Cell mitochondria isolation
Cell mitochondria isolation was performed using a Cell Mitochondria Isolation Kit (Thermal fisher, USA) according to the manufacturer’s instructions. Briefly, the cells were washed with PBS and digested with trypsin, then the cells were centrifuged at a speed of 100–200 g for 5 min to collect alkalotic cells. We then transferred the cells to clean tubes and homogenized the cells 10–30 times. The cell homogenate was centrifuged at a speed of 600 g at 4°C for 10 min. We transferred the supernatant to another clean tube and centrifuged it at a speed of 11000 g at 4°C for 10 min. The supernatant was cytosol, and the deposit was mitochondria.

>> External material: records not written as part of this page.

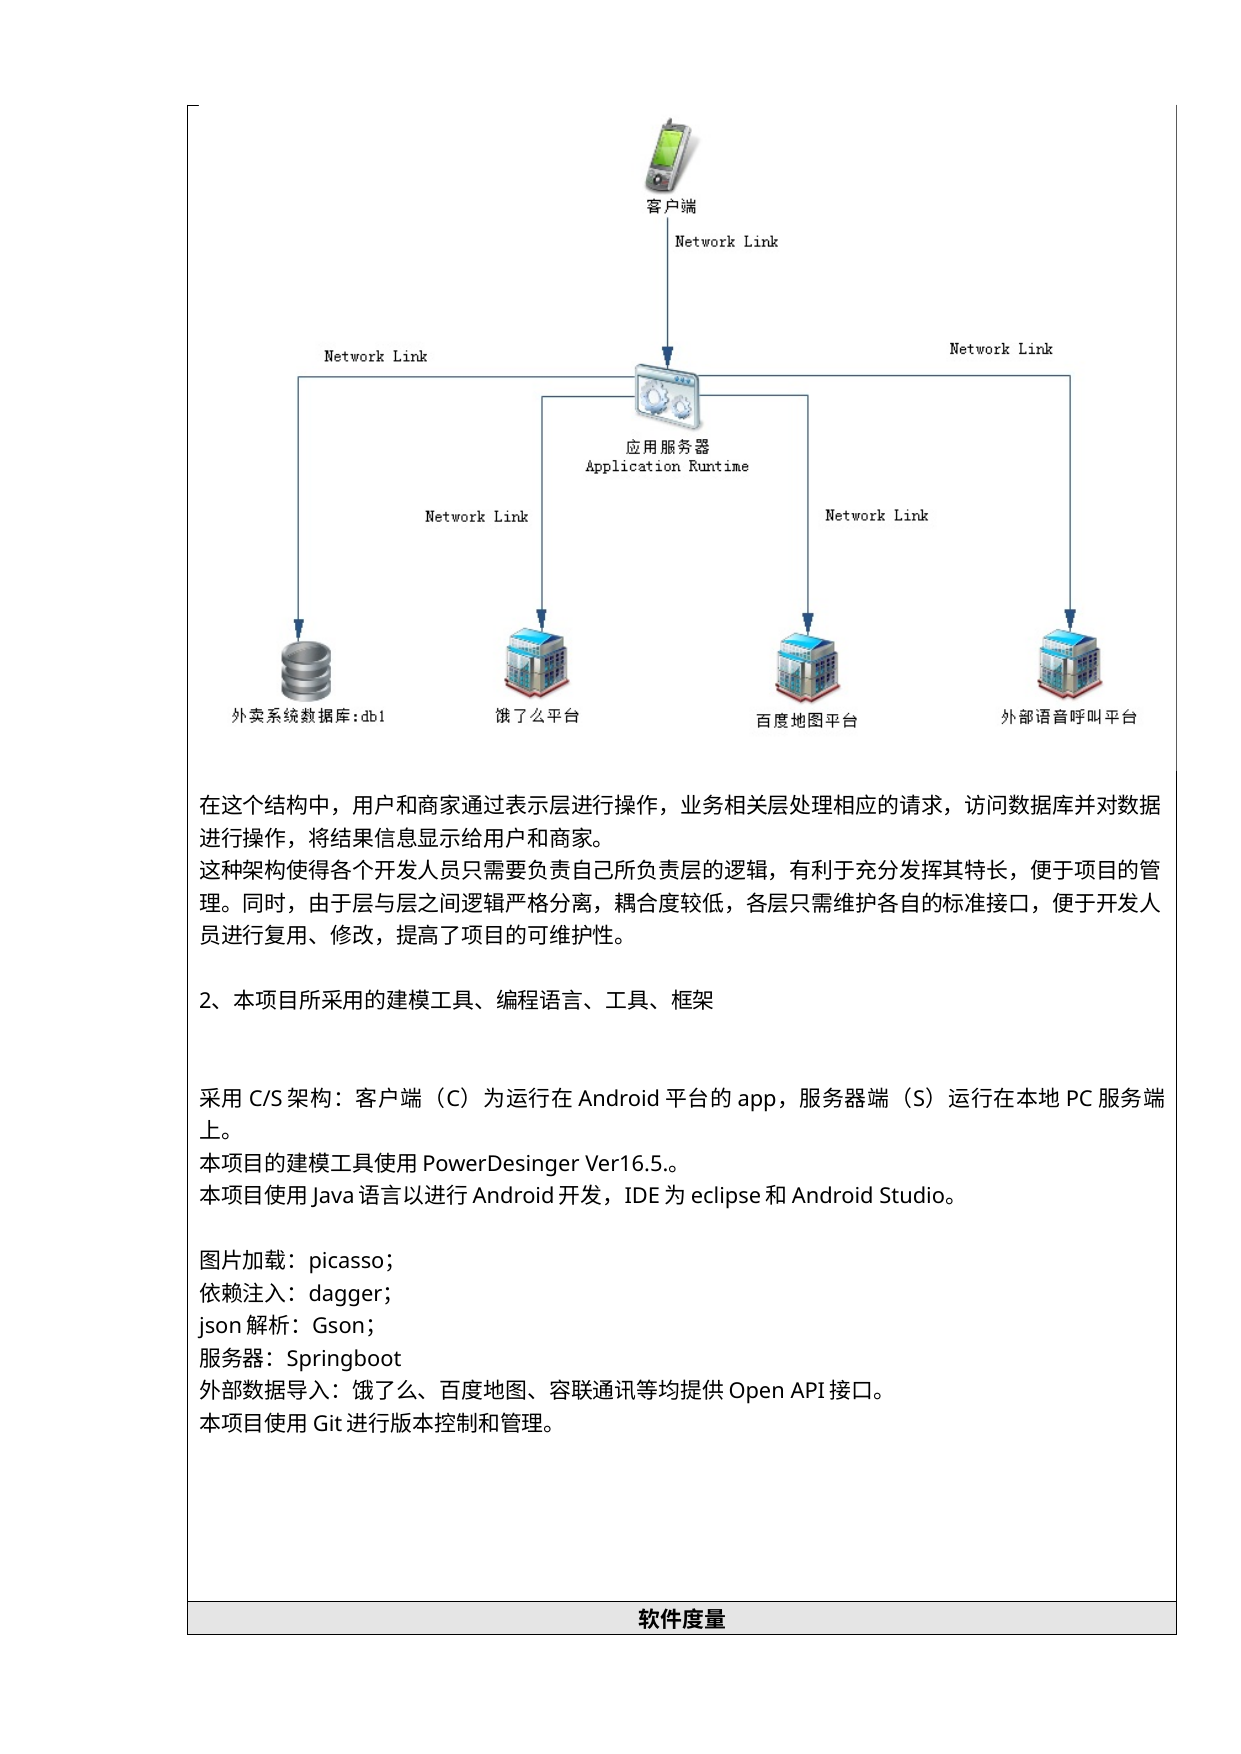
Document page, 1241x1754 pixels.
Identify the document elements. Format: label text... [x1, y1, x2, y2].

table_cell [188, 106, 1176, 1601]
table_cell 软件度量 [188, 1602, 1176, 1634]
picture [198, 105, 1177, 771]
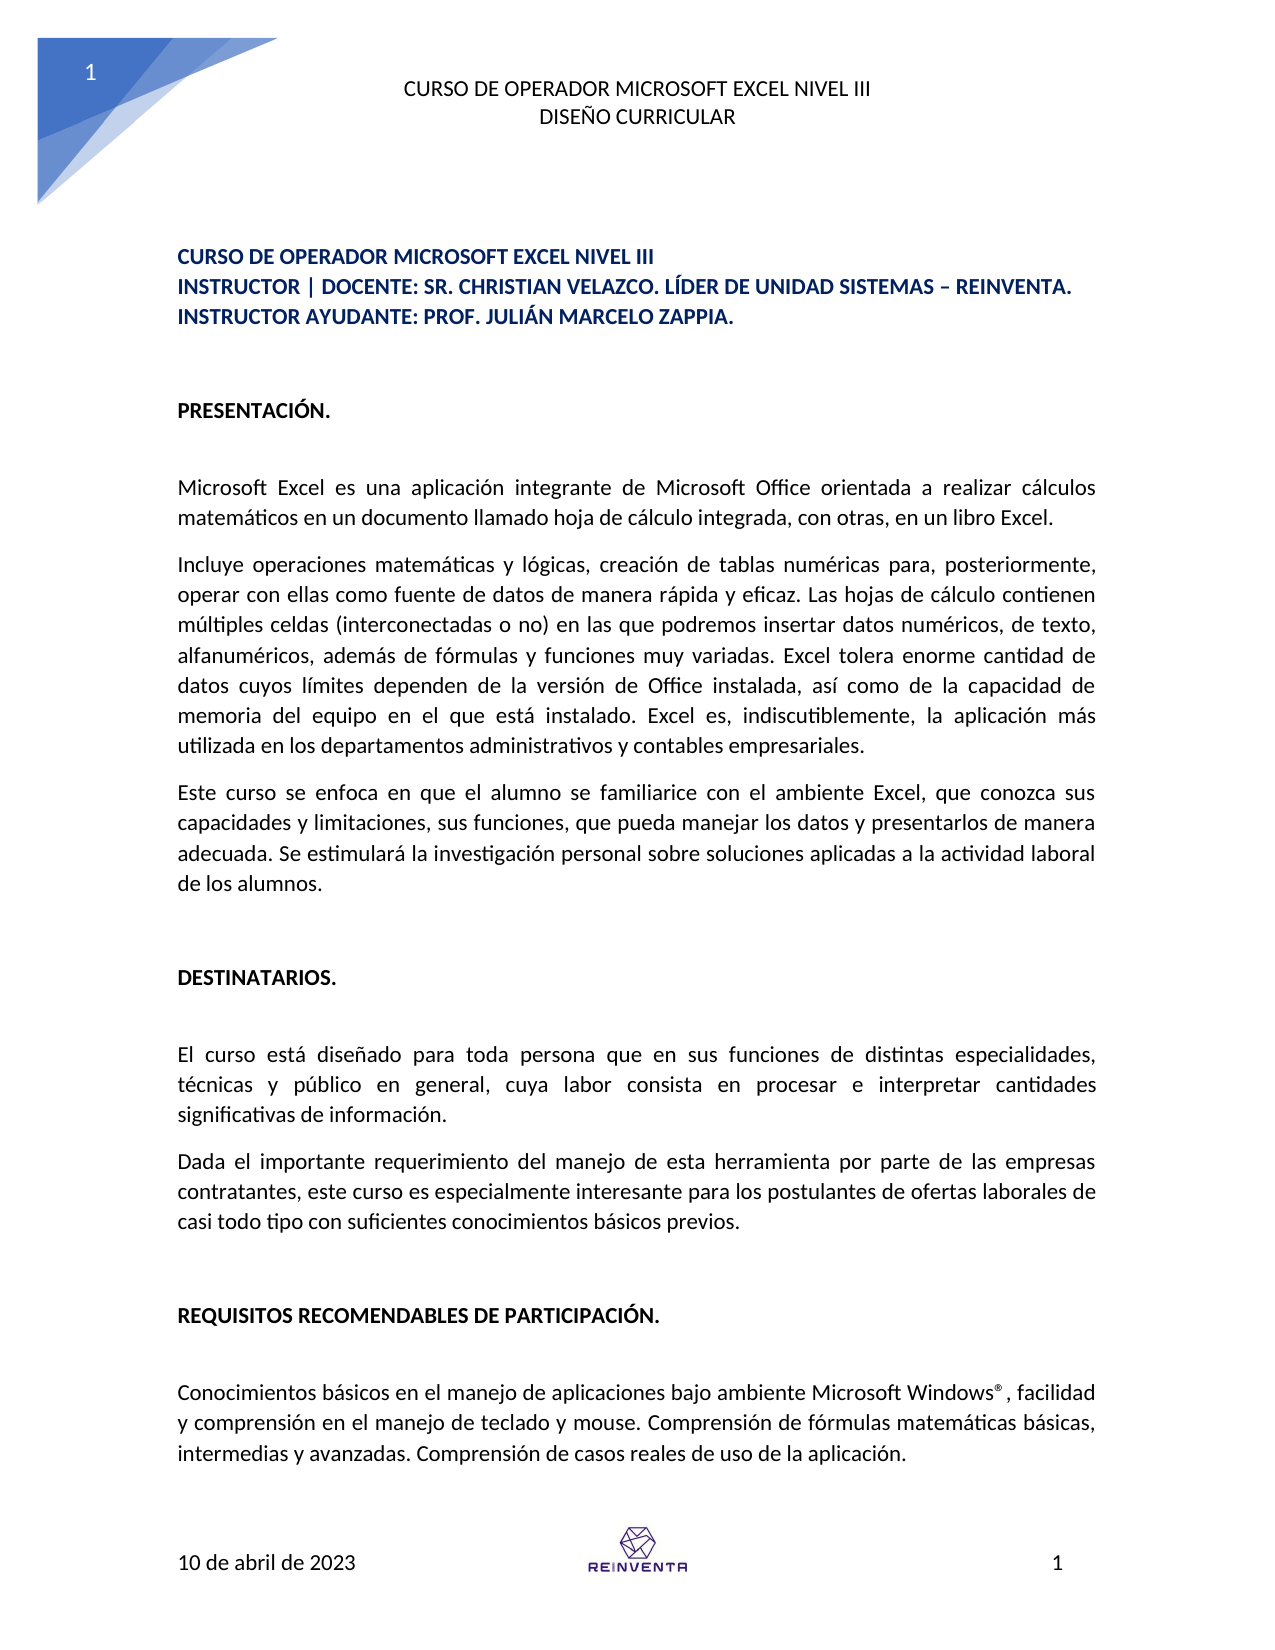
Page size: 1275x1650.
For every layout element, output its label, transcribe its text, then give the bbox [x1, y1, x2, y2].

text Dada el importante requerimiento del manejo de esta herramienta por parte de las empresas contratantes, este curso es especialmente interesante para los postulantes de ofertas laborales de casi todo tipo con suficientes conocimientos básicos previos. [177, 1147, 1098, 1236]
text Este curso se enfoca en que el alumno se familiarice con el ambiente Excel, que conozca sus capacidades y limitaciones, sus funciones, que pueda manejar los datos y presentarlos de manera adecuada. Se estimulará la investigación personal sobre soluciones aplicadas a la actividad laboral de los alumnos. [177, 778, 1098, 897]
text DESTINATARIOS. [177, 963, 1098, 991]
text Conocimientos básicos en el manejo de aplicaciones bajo ambiente Microsoft Windows®, facilidad y comprensión en el manejo de teclado y mouse. Comprensión de fórmulas matemáticas básicas, intermedias y avanzadas. Comprensión de casos reales de uso de la aplicación. [177, 1378, 1098, 1467]
text CURSO DE OPERADOR MICROSOFT EXCEL NIVEL III INSTRUCTOR | DOCENTE: SR. CHRISTIAN VELAZCO. LÍDER DE UNIDAD SISTEMAS – REINVENTA. INSTRUCTOR AYUDANTE: PROF. JULIÁN MARCELO ZAPPIA. [177, 242, 1098, 330]
text El curso está diseñado para toda persona que en sus funciones de distintas especialidades, técnicas y público en general, cuya labor consista en procesar e interpretar cantidades significativas de información. [177, 1009, 1098, 1128]
picture [37, 37, 279, 206]
text REQUISITOS RECOMENDABLES DE PARTICIPACIÓN. [177, 1301, 1098, 1359]
text Incluye operaciones matemáticas y lógicas, creación de tablas numéricas para, posteriormente, operar con ellas como fuente de datos de manera rápida y eficaz. Las hojas de cálculo contienen múltiples celdas (interconectadas o no) en las que podremos insertar datos numéricos, de texto, alfanuméricos, además de fórmulas y funciones muy variadas. Excel tolera enorme cantidad de datos cuyos límites dependen de la versión de Office instalada, así como de la capacidad de memoria del equipo en el que está instalado. Excel es, indiscutiblemente, la aplicación más utilizada en los departamentos administrativos y contables empresariales. [177, 550, 1098, 759]
text Microsoft Excel es una aplicación integrante de Microsoft Office orientada a realizar cálculos matemáticos en un documento llamado hoja de cálculo integrada, con otras, en un libro Excel. [177, 443, 1098, 531]
text PRESENTACIÓN. [177, 396, 1098, 424]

RNA was extracted from isolated mitochondria by the PureLink RNA mini kit (Thermo Fisher Scientific, USA). The quantity and quality of extracted RNA were analyzed by using NanoDrop 2000 Spectrophotometer. Extracted RNA was prepared to synthesize cDNA according to the Quantinova reverse transcription kit. The Quantinova SYBR Green PCR Kit was used to determine mRNA expression on an Applied Biosystems PCR machine (95℃ for 10 min, 40 cycles of 95℃ for 15 s and 60℃ for 30 s, and final extension step of 60℃ for 30 s). Sequence of the primers used in the qRT-PCR experiment was listed as followed:
Cyt-c forward primer: 5’-CTG GGTGACGAGTGAAACTG-3’; reverse primer: 5’-TGAGCACAACAGGAACTGGA-3’; primer length in bp: 104bp.

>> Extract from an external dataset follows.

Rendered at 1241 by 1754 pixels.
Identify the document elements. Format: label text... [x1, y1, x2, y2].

GAPDH forward primer: 5’-GAAATCCCATCACCATCTTCCAGG-3’; reverse primer: 5’-GAGCCCCAGCCTTCTCCATG-3’; primer length in bp: 120bp.
Western blot analysis
Cells were cultured in absence or presence of respective intervention, then harvested and lysed in RIPA buffer for collecting the total protein. After iced incubation for 30 min, lysates were centrifugated at 12000 g for 5 min to separate the supernatants. The concentration of protein containing in the supernatants were measured by the BCA kit according to the manufacturer’s instructions. Next, 30 µg denatured protein samples were separated on SDS-PAGE gels and then transferred to PVDF membranes (Bio-Rad). After incubation of the membranes with primary antibodies at 4°C overnight, the samples were incubated with the secondary antibodies conjugated with horseradish peroxidase for 1 h at room temperature. The blots were visualized using a Leica Imaging System.
The statistical analysis was completed with the software package SPSS 23.0(SPSS Inc.; Chicago, IL, USA) and GraphPad Prism 6 (San Diego, CA) software. Data were presented as mean ± standard deviation. The Student’s t-test was used to compare the means of groups and P-values ≤ 0.05 were considered significant.